Exodus 12:29-51 - Death hits in the middle of the night
(12:12:29). Pharaoh summons Moses and Aaron, and they are told to leave. They “asked the Egyptians for clothing and
articles of silver and gold. The Lord caused the Egyptians to look favorably on
the Israelites, and they gave the Israelites whatever they asked for. So they
stripped the Egyptians of their wealth” (12:34-35=36).
Not counting
children there are 600,000—a crowd of mixed ancestry (12:38) with
livestock. “For bread they baked flat
cakes from the dough without yeast they had brought from Egypt. It was made
without yeast because the people were driven out of Egypt in such a hurry that
they had no time to prepare the bread or other food” (12:39).
Further
instructions for observing the festival of Passover are given in this chapter. On
the regulations for Passover: foreigners are forbidden to partake, but slaves
who have been circumcised are part of the people. Chrysostom and Augustus saw
Christ’s crucifixion in the verses about how no bone of the sacrificial lamb
could be broken.
We are told
that 430 years had been the full term of their presence in Egypt.
The Epistle of Barnabas
12 – On the Cross: Quoting II Esdras 4:33 and 5:5: “When shall the consummation of all this be
accomplished? Says the Lord. When a tree droops and then rises up again; and
when blood drips from a tree. Here
you have an allusion both to the Cross and to its future Victim.
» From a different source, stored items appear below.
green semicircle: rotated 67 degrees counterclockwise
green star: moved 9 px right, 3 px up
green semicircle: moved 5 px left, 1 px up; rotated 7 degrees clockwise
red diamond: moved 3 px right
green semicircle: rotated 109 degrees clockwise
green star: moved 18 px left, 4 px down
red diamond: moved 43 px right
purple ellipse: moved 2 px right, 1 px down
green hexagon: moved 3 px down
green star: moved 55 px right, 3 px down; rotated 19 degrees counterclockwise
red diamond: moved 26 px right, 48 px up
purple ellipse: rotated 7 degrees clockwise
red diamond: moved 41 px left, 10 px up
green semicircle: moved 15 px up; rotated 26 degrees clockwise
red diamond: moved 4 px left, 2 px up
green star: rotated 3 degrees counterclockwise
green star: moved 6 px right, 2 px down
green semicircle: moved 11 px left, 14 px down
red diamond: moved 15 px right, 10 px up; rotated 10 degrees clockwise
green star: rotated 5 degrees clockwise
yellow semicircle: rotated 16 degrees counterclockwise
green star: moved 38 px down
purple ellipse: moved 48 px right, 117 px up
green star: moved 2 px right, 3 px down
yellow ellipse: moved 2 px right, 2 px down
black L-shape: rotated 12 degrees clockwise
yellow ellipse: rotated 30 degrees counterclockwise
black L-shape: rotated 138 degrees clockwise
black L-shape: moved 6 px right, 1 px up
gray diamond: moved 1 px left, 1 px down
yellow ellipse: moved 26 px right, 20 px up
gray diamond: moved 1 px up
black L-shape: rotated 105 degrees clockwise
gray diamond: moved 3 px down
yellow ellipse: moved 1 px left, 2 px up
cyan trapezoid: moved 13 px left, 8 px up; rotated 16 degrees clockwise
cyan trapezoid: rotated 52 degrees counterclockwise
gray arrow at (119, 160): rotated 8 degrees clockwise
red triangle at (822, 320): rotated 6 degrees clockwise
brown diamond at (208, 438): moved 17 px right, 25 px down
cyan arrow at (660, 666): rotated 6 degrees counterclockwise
And in
another place, when the Israelites were being assailed by the neighboring
tribesmen, there is the command He gave to Moses, for the purpose of reminding
those under attack that their own sins were responsible for the loss of their
lives. That was when the Spirit, speaking inwardly to Moses, prompted him to
make a representation of the Cross and Him who was to suffer on it; when was
His way of intimating that unless they come to put their hopes in Him, the
hostilities against them will never cease. So Moses made a pile of shields, one
upon another, in the midst of the fray; and taking his stand there, high above
all the rest, he spread his two arms out wide, and Israel thereupon began to
regain the victory” (173-174).
He argues that
the serpent on the pole that Moses fashioned for his people (Numbers 21:9) and
the conversation between Moses and Joshua in Exodus 17:14 is also packed with
typology.
13 – On the People of the Covenant: Who
is the Covenant of God intended for? The Jews? Or the Christians? Who are God’s
“people”? And to answer this question, he looks to Genesis 25: “Isaac entreated the Lord for his wife Rebecca, because she was barren;
and she conceived. Then Rebecca went to inquire of the Lord, and the Lord said
to her, Two nations are in your womb, and two peoples in your bowels; one
people shall be stronger than the other people, and the elder shall be servant
to the younger. Now then, it is for
you to realize who Isaac is, and who Rebecca is, and to which people this
prophecy of the superiority of one to the other refers” (175).
He looks to
the difference painted between Joseph’s acceptance of Ephraim and Manasseh,
Moses’ two sons by the Midianite woman Zipporah. There again it says that the
“elder must serve the younger” (175).